Le grand patron de la firme d'avocats qui a fusionné avec Ogilvy Renault veut propulser Norton Rose parmi les plus grands cabinets du monde. Il explique son plan de match...

C'est fou comme les choses peuvent changer en 10 ans. Au début des années 2000, le cabinet d'avocats britannique Norton Rose était à la dérive, encore affecté par le bombardement de ses bureaux londoniens par un groupe terroriste survenu 10 ans plus tôt, tragédie suivie d'une expansion en Europe qui n'a pas rapporté un sou pendant des années. Les associés-clés quittaient le navire avant qu'il ne coule. Ça, c'était jadis...

Car, depuis deux ans, Norton Rose a littéralement ressuscité. En 2009, le groupe a d'abord étonné toute la communauté juridique internationale en combinant ses activités avec Deacons, une des plus grandes firmes australiennes. Puis, puis en 2010, il a remis ça, cette fois avec le canadien Ogilvy Renault et le sud-africain Deneys Reitz. Trois coups fumants qui ont catapulté Norton Rose sur le devant de la scène mondiale des services juridiques, avec plus de 2500 avocats dans 38 bureaux sur cinq continents.

Au centre de cette métamorphose, Peter Martyr, avocat très british de 56 ans qui dirige la firme depuis 2002, et qui n'a jamais caché ses ambitions de faire de Norton Rose l'un des plus importants cabinets d'avocats au monde.
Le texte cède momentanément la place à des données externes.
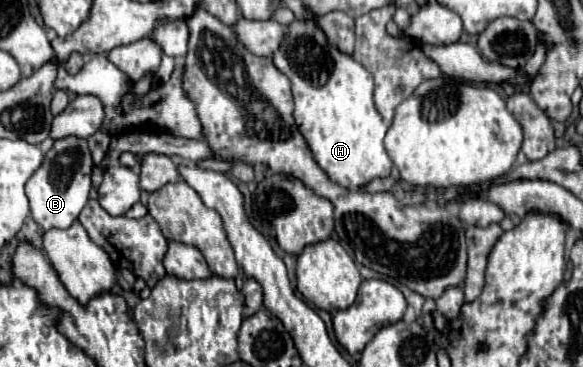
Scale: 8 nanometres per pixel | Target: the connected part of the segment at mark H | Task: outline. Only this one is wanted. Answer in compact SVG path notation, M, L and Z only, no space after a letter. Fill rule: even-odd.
M293 21L287 27L287 37L279 51L273 53L273 63L291 79L291 91L295 99L293 117L303 133L309 149L315 155L319 167L329 175L331 181L339 183L345 189L357 191L363 189L377 177L389 177L393 169L393 161L383 145L383 137L387 133L387 125L383 123L375 103L373 103L373 75L357 63L353 57L341 53L331 47L325 37L321 37L321 29L313 21Z

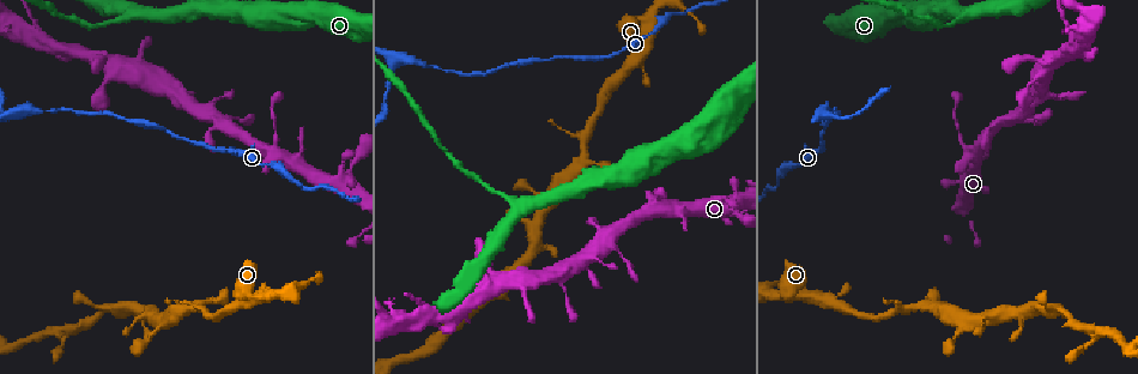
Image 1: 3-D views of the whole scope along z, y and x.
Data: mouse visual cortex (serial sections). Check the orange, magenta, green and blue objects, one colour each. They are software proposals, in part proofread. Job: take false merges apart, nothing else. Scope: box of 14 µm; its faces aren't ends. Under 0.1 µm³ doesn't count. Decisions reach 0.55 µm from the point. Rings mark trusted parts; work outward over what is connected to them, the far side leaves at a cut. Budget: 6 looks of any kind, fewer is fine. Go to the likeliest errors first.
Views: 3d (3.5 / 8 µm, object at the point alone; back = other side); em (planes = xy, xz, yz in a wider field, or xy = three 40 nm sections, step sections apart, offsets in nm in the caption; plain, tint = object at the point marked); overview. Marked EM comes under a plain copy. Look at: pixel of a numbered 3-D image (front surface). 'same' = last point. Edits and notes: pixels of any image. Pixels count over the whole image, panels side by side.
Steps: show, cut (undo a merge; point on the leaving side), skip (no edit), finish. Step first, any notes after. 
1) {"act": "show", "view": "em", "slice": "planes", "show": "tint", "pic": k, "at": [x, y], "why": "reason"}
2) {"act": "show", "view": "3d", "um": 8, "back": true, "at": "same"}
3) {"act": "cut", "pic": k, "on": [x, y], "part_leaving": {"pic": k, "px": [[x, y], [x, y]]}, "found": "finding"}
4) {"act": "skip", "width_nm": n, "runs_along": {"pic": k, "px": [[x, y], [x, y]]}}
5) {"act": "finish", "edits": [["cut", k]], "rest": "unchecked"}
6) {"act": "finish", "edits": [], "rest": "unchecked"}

{"act": "show", "view": "3d", "um": 8, "back": true, "pic": 1, "at": [14, 117], "why": "three-way junction"}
Déjà, il y a presque 10 ans, à son premier discours comme PDG, il avait déclaré qu'une vingtaine de grands cabinets domineraient éventuellement le marché mondial des services juridiques, et qu'il avait la ferme intention que sa firme en fasse partie. Peter Martyr était de passage ces jours-ci à Montréal dans les bureaux d'Ogilvy Renault. La Presse Affaires lui a parlé.

Q: La Presse Affaires: Votre cabinet a connu des difficultés pendant des années. Il a fallu beaucoup de temps pour vous en remettre. Est-ce pour cela que vous allez si vite ces temps-ci?

R: Peter Martyr: C'est le moment de courir, car les occasions pour développer une firme d'avocats internationale sont là. Ce serait une erreur de ne pas les saisir. En plus, les gens avec qui nous nous associons ou avec qui nous discutons aiment notre approche et notre façon de faire des affaires.

Q: En 2002, vous prédisiez que 20 cabinets domineraient le marché mondial des services juridiques. Vous le pensez encore?

R: Plus que jamais! Il doit y en avoir une dizaine en ce moment et on arrivera à 20 ou 30 d'ici cinq ans. Ensuite, je m'attends à une autre phase de consolidation. À terme, il devrait en rester 10.

Q: C'est votre objectif d'en faire partie, mais votre firme n'a pas encore de bureaux américains. Sans les États-Unis, ça va être difficile...

R: C'est certain que l'on veut être présent aux États-Unis. Mais on veut s'associer avec un groupe qui partage les mêmes valeurs et la même culture que nous. S'il manque ces éléments, il n'y a aucune chance que nous nous associons.

Q: Quand vous parlez de culture et de valeurs, vous faites référence au fait que votre firme ne court pas après les plus gros profits possible, comme certains de vos concurrents. Or, aux États-Unis, ça va être difficile de trouver un partenaire qui partage ces idées. Les associés américains aiment beaucoup les profits!

R: Quand je dis valeurs, je parle d'intégrité, de collégialité entre les avocats, de porter intérêt aux gens avant toute chose. Mais je vais vous dire deux choses: un, il n'y a pas de solution magique, deux, nous aussi on aime les profits! C'est juste une question de degré.

Q: C'est sans doute un peu pour cette raison qu'au Canada, vous avez «combiné» avec Ogilvy Renault, un cabinet qui partage ces valeurs. Pourtant, dans le milieu, on chuchote qu'Ogilvy n'était pas votre premier choix...

R: Dans notre métier nous parlons à beaucoup de gens et oui, nous avons parlé à d'autres cabinets... mais pas à ce sujet! Dans notre esprit, Ogilvy Renault a toujours été en haut de la liste.

Q: Votre stratégie de croissance n'est pas seulement géographique: vous avez également regroupé vos ressources en secteurs industriels clés (institutions financières, énergie, infrastructures, technologie, transport, sciences de la vie). Pour quelles raisons?

R: Les clients aiment que leurs avocats comprennent leur business. Ça nous permet aussi de connecter ensemble beaucoup d'avocats, qui sont ainsi capables de se concentrer sur des industries semblables. Ça génère beaucoup d'intérêt au sein du cabinet, les avocats sont plus réceptifs.

Q: En fait, votre expansion géographique est liée à ces secteurs clés. L'Australie, le Canada, l'Afrique du Sud... trois pays très forts en ressources naturelles. On dit que vous lorgnez maintenant le Brésil...

R: C'est vrai, le Brésil est une place logique. Et il y a beaucoup de liens économiques avec le Canada. Mais ce n'est pas notre seul point de mire. On veut aussi accroître notre présence en Chine. C'est un marché trop important.